- **What this task involves**: Copy out the entire listing below exactly, but without its pictures.

[[ Supplied data, beginning ]]

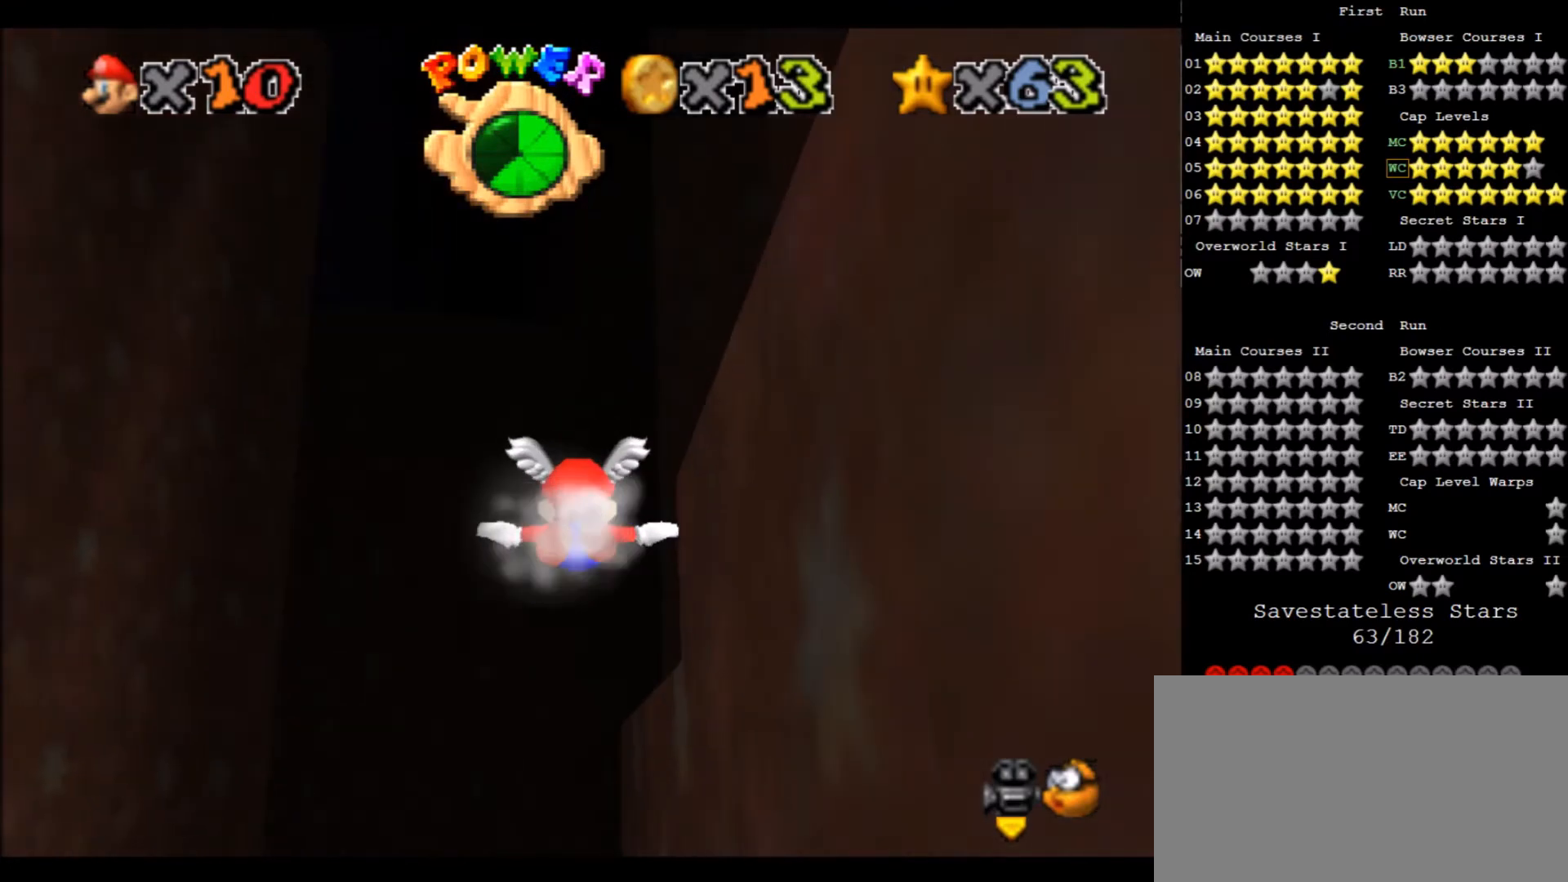
{"keys": [], "events": [[134, "right", "down"], [134, "up", "down"], [367, "right", "up"], [367, "up", "up"]]}
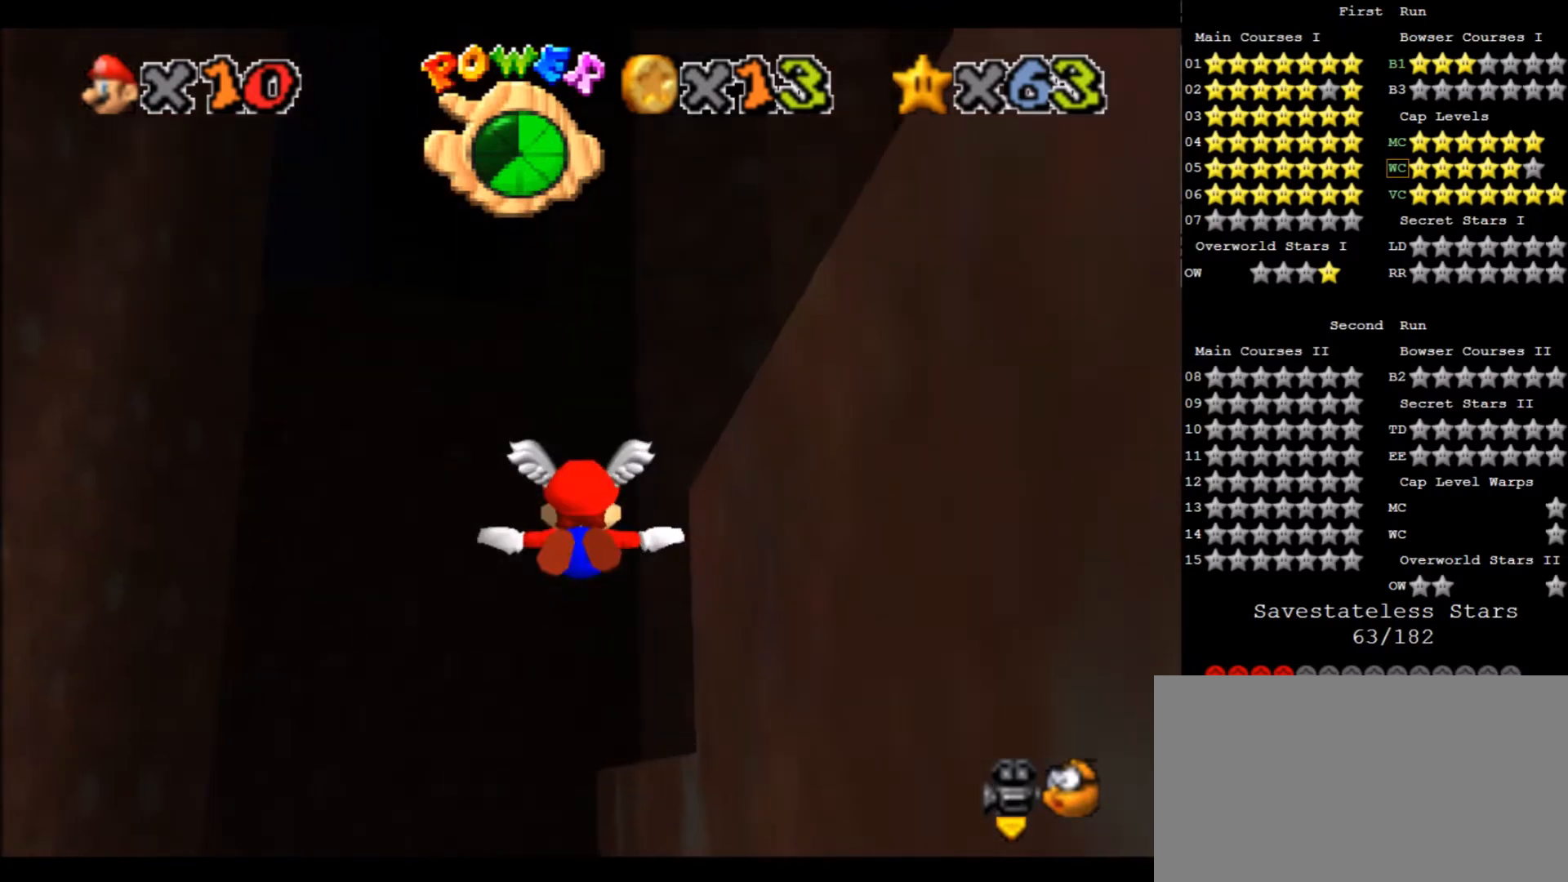
{"keys": ["right", "up"], "events": [[133, "up", "down"], [267, "right", "down"]]}
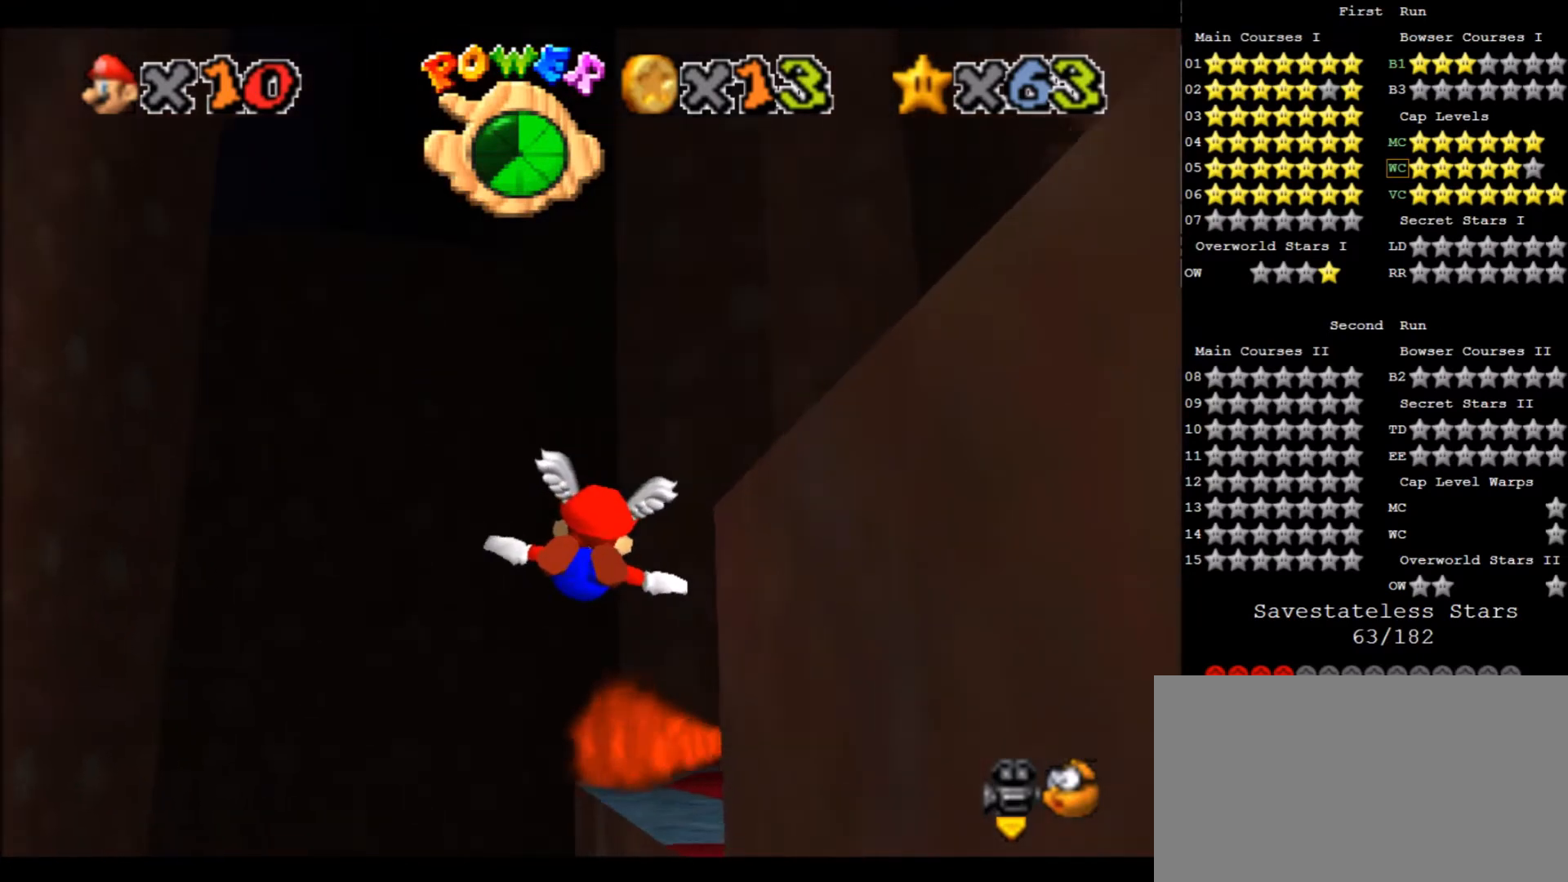
{"keys": [], "events": [[67, "up", "up"], [101, "right", "up"], [201, "right", "down"], [468, "right", "up"]]}
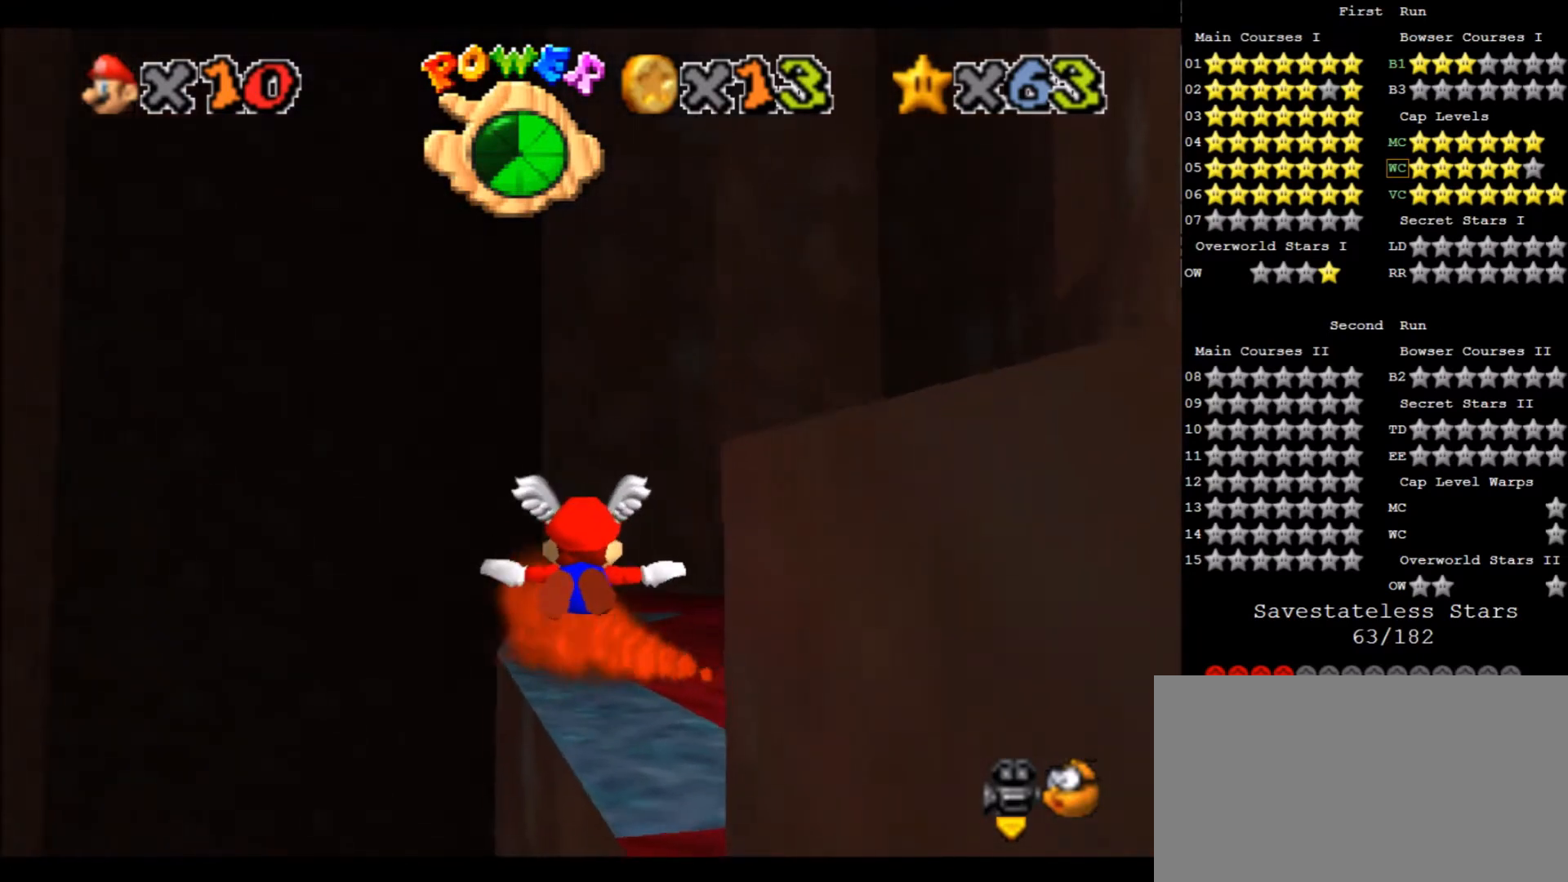
{"keys": [], "events": [[300, "right", "down"], [400, "left", "down"], [400, "up", "down"], [500, "left", "up"], [500, "right", "up"], [500, "up", "up"]]}
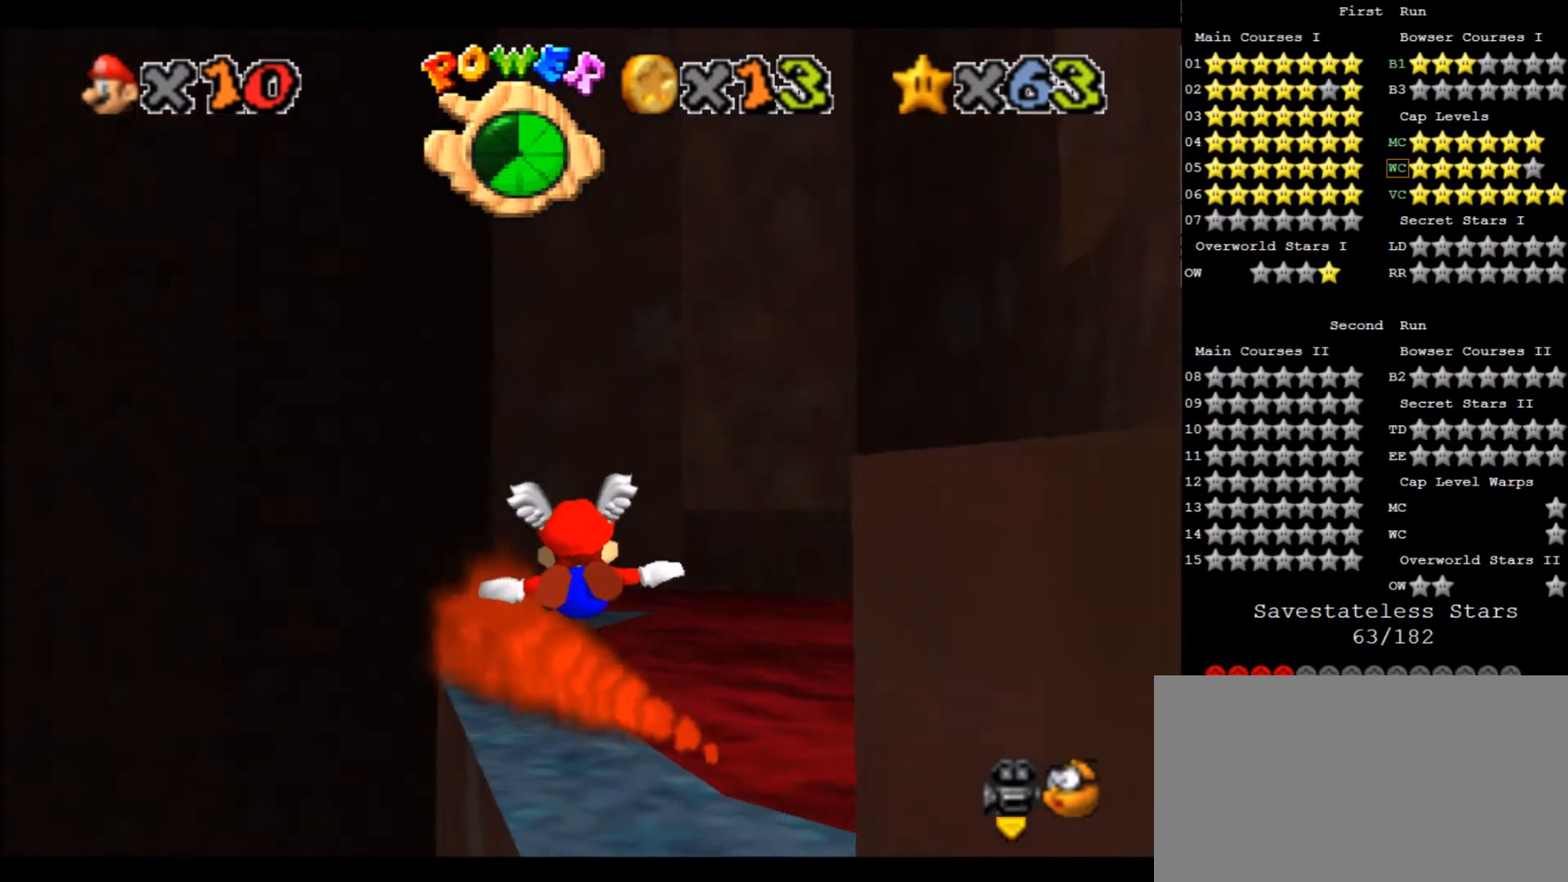
{"keys": [], "events": [[434, "left", "down"], [501, "left", "up"]]}
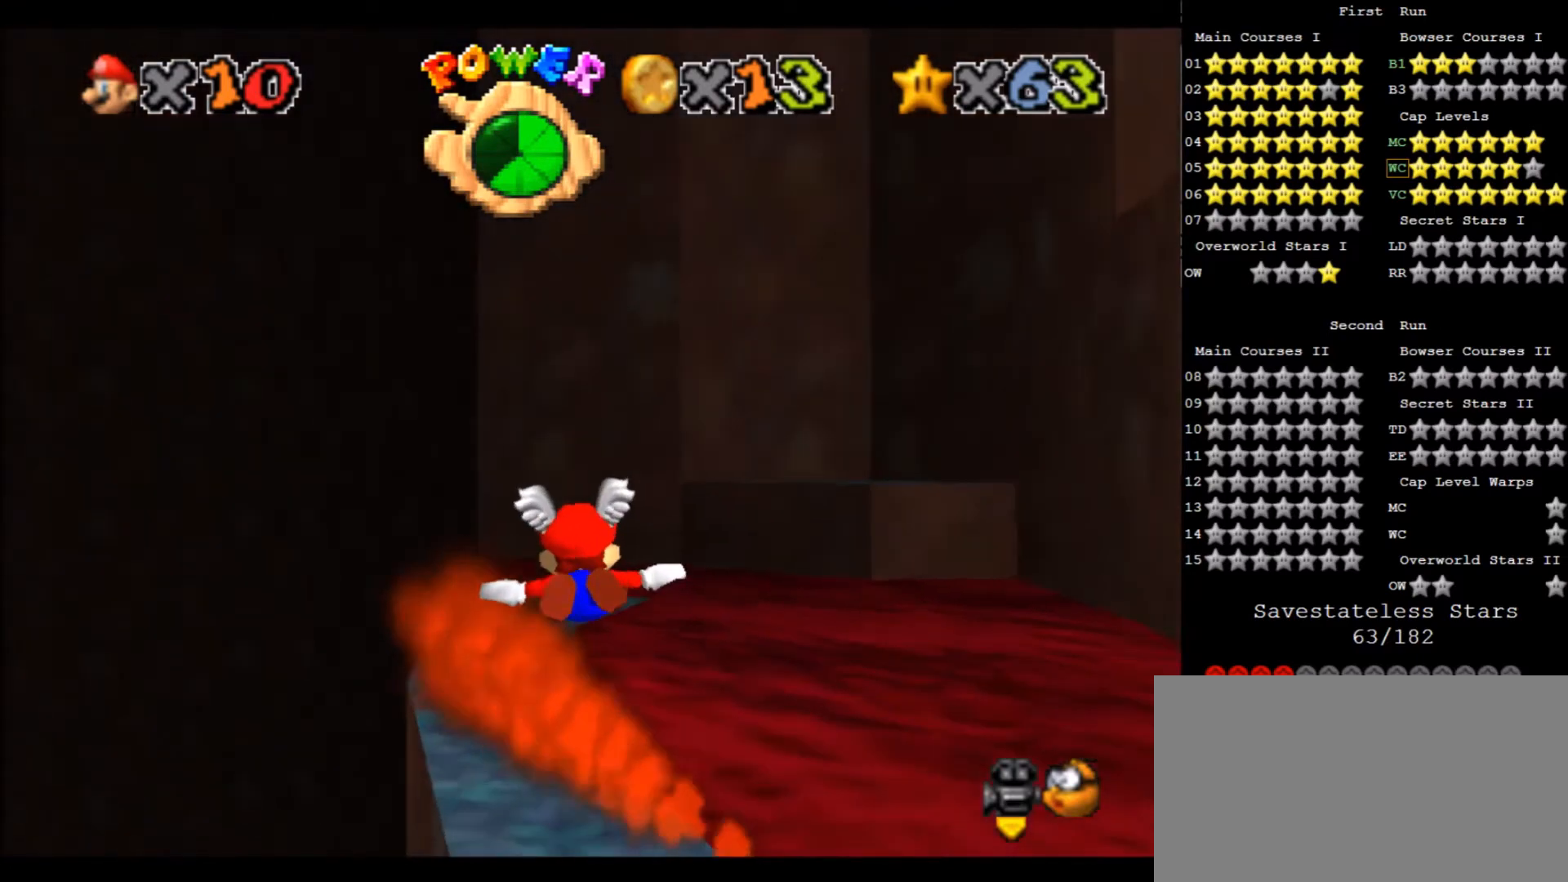
{"keys": [], "events": [[400, "z", "down"], [467, "z", "up"]]}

[[ Supplied data, end ]]

- **Your response**:
{"keys": [], "events": [[134, "right", "down"], [134, "up", "down"], [367, "right", "up"], [367, "up", "up"]]}
{"keys": ["right", "up"], "events": [[133, "up", "down"], [267, "right", "down"]]}
{"keys": [], "events": [[67, "up", "up"], [101, "right", "up"], [201, "right", "down"], [468, "right", "up"]]}
{"keys": [], "events": [[300, "right", "down"], [400, "left", "down"], [400, "up", "down"], [500, "left", "up"], [500, "right", "up"], [500, "up", "up"]]}
{"keys": [], "events": [[434, "left", "down"], [501, "left", "up"]]}
{"keys": [], "events": [[400, "z", "down"], [467, "z", "up"]]}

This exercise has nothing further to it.